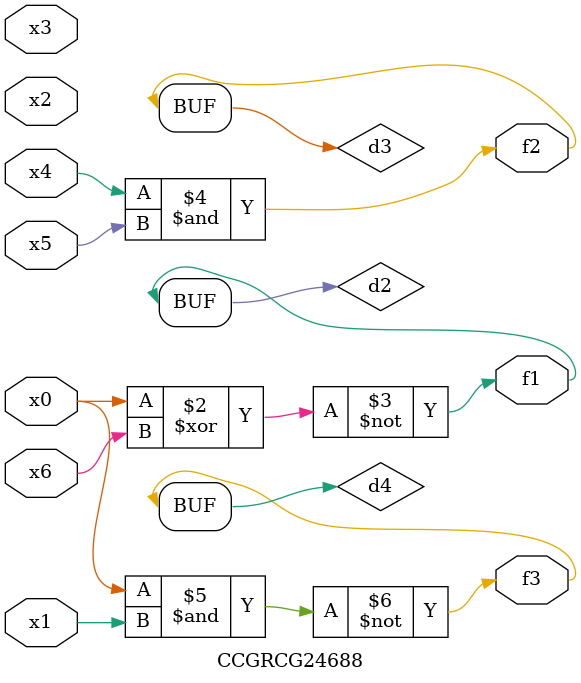
<source format=v>
module CCGRCG24688(
	input x0, x1, x2, x3, x4, x5, x6,
	output f1, f2, f3
);

	wire d1, d2, d3, d4;

	nor (d1, x0);
	xnor (d2, x0, x6);
	and (d3, x4, x5);
	nand (d4, x0, x1);
	assign f1 = d2;
	assign f2 = d3;
	assign f3 = d4;
endmodule

</source>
----
▸ **YOUR INSTRUCTIONS**:
In the entries above, count the lines that include "assign" and write nothing but that number.

▸ **YOUR SOLUTION**:
3